The incremental backup process creates a backup file which stores database pages in blocks marked by a binary session header and footer structure (called a backup record). A single backup file can contain several independent backups, possibly of different types (full or incremental) or with different tags or timestamps.

For all-in-memory databases, only the backup file is created. For persistent databases, the database close operation causes an additional Backup Map file to be created.

Backup Map

This map file contains information used to determine the pages that were modified between one incremental backup and another. For a persistent database, the eXtremeDB runtime maintains counters (the backup bitmap). When the application shuts the database down, the state of the counters needs to be saved and then restored when the application opens the database again.

Without this map file a full database snapshot would be needed after every application shutdown and restart since the backup procedure would have no data about modifications made to the database pages. So, when an application opens a persistent database with incremental backup enabled, the eXtremeDB runtime will create the backup bitmap file on every database shutdown, whether the backup API is actually called or not.

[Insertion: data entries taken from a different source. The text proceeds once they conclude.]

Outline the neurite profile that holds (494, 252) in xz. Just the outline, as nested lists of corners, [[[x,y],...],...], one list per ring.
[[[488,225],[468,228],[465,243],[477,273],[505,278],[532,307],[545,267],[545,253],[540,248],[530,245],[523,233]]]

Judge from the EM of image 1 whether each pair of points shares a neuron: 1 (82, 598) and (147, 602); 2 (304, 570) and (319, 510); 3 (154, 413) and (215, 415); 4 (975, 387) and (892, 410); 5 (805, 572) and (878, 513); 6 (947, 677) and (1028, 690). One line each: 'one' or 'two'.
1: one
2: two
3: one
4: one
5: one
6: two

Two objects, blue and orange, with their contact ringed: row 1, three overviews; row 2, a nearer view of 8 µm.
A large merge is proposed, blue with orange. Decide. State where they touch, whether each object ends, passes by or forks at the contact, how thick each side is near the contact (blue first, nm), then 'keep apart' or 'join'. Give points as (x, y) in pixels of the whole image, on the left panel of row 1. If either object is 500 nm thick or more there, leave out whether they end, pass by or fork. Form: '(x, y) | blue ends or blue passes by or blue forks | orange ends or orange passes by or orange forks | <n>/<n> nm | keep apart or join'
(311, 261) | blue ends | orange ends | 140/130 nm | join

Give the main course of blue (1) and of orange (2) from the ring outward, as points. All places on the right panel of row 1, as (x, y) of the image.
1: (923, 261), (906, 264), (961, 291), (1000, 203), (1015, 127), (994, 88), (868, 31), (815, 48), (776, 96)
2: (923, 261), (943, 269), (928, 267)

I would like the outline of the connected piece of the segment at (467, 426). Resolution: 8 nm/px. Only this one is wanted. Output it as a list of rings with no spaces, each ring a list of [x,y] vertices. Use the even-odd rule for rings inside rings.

The backup map keeps track of database pages processed by the backup algorithm. To perform an incremental backup, the runtime needs to track modifications of all the database pages. This is done by using integer counters to indicate the pages' content versions. Every time a database page is modified the runtime increases a counter associated with this page.

It would be untenable to keep a separate counter for each database page since a database could require several terabytes of storage. So the runtime instead keeps a counter for a cluster of pages. The size of that cluster depends on the parameter backup_map_size which determines the total number of counters for the database. The runtime calculates how many counters can fit in the specified backup_map_size and then how many pages will be served by a counter (a cluster). Consequently, the number of pages in a cluster is less for a larger map which means that the backup procedure will store fewer pages for every modified page to the backup file. Therefore, the backup process will be faster and the backup file will be smaller. On the other hand, the map is allocated from the database memory buffer, so the buffer needs to be bigger for bigger maps.

The page modification tracking mechanism is similar for in-memory and persistent databases (and for hybrid databases the in-memory part and the persistent part of a database). The difference is the location of the page version counters: for a persistent database, the counters reside in the backup bitmap and for an in-memory database, the counters are contained in the data pages. The size of the memory allocated for the database is known from the database open call, so there is no need for the backup_map_size parameter for the in-memory part as the runtime calculates this automatically. But for persistent databases, a reasonable size should be specified.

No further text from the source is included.